THERE was an inevitability about serial protester Sean Clerkin leaving his mark on the UK General Election.

Another certainty was his zealous lack of anything approaching repentance over the heckling of Jim Murphy and comedian Eddie Izzard despite allegations of aggression and intimidation.

As unflattering an image as many believe it paints of political protest in Scotland, Clerkin has stood by his disruption tactics, buoyed by past successes.

As recently as last month Scottish Tory leader Ruth Davidson credited the one-time SNP candidate and former community worker with changing history.

Weeks before the 2011 Scottish Parliament elections and with some polls putting Labour and the SNP neck and neck, Clerkin chased then Labour leader Iain Gray into a sandwich shop.

Then, as now, a Labour leader was the focus of Clerkin and a small crowd's anger at Tory policies, as well as the closure of a day care centre, due partly to the Commonwealth Games.

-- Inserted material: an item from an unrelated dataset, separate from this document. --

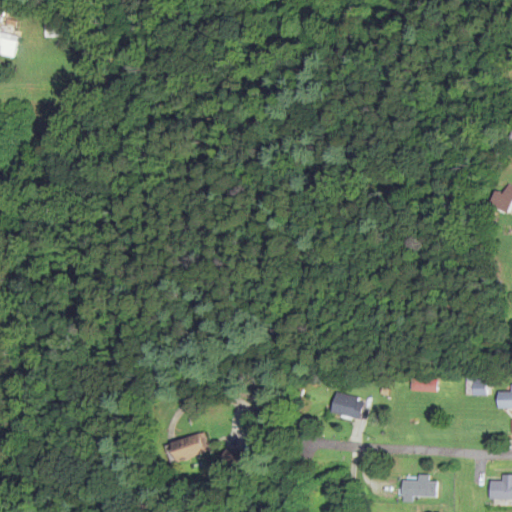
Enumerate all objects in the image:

Unlike yesterday though, Gray did not stand his ground. The episode, according to Ruth Davidson at least, led to a backlash against the Labour leader, producing a wave of support for the SNP, a landslide election victory and the independence referendum. History, in other words.

Within days of being re-elected as First Minister, Alex Salmond's choice of venue for his first public engagement was notable; the Accord Centre in Glasgow, much of the focus of Clerkin's protest against Gray.

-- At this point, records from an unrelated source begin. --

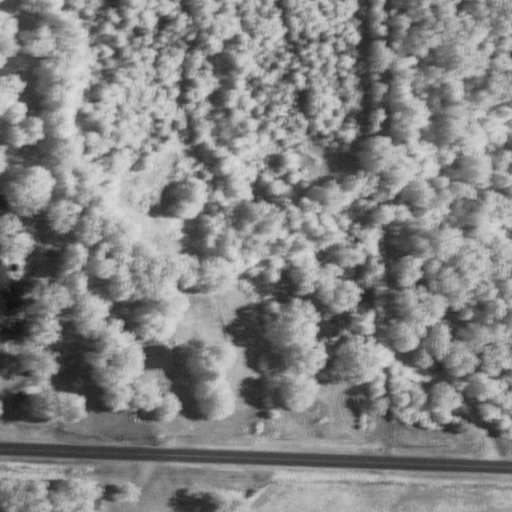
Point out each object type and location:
road: (387, 231)
building: (9, 286)
building: (329, 326)
building: (153, 356)
road: (455, 398)
road: (255, 461)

It may not have been a thank you but it was certainly an indication Salmond and his inner circle were aware of the potential damage Clerkin and his campaigners could create and the political opportunity they had created.

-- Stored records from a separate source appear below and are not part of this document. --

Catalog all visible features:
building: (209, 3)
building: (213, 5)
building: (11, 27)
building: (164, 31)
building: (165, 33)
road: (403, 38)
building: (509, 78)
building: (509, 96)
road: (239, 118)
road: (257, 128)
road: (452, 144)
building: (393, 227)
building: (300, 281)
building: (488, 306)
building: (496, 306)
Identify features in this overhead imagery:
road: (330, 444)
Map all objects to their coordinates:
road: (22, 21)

In his early 50s and living with his parents in Barrhead, one of the few traditional working class neighbourhoods in Jim Murphy's constituency, Clerkin has been a political agitator for well over 15 years.

He achieved local prominence in the early part of the last decade as a campaigner against the transfer of council housing stock to a newly-created giant social landlord, staging sit-its and pickets and disrupting meetings of the fledgling Glasgow Housing Association.

When that war was lost he found another cause and some ranks of disaffected, often elderly home owners facing bills due to works by GHA or others with negative experiences of the landlord. On one occasion Clerkin even staged a hunger strike in protest at GHA repair bills faced by home owners.

He had been, in his own description, an SNP local elections 'paper candidate' in 2003 for Cranhill in Glasgow but left a few years later over housing issues.

With the Accord Centre closure Clerkin found another crusade and group of affected folk willing to hook their wagon to his.

The Gray incident certainly emboldened him, with more recent focuses including the UK Government's welfare reform programme and former health checks agency Atos.

Describing himself as a 'non-aligned' socialist and his protest usually freelance, he built further networks with fringe anarchist or far-left groups and really anyone prepared for 'direct action', sit-ins the favoured tactics.

Since the Referendum campaign and the wave of 'anti-Westminster Establishment' politics, new allies have included maverick elements of the food banks network. He is often in the company of Piers Doughty-Brown a Trotskyist former Communication Workers Union official accused of following and filming Labour's Margaret Curran.

In the past year he has been asked to stay away by police public parks, the Commonwealth Games and even the election campaign such is his reputation for protest and event hijackings. New tactics include monologues posted on Youtube.

Last night he stood by his actions, insisting his heroes are 'old Labour' and claiming those of a similar view and still within the party's ranks as the source of his steady flow information on Mr Murphy's whereabouts.

He said: "I even knew Jim Murphy would be at the Neilston Cattle Show on Saturday. The people who tell me are those who, like me, feel betrayed by the Labour Party. That's where it comes from.

"I don't believe Murphy knows I'm going to be there. You should see his face when I arrive. My heroes are Martin Luther King and the old Labour people. That's what I remain.

"I've been brought up from a very early age to be politically aware. My approach is in the long tradition in this country of heckling and direct protest."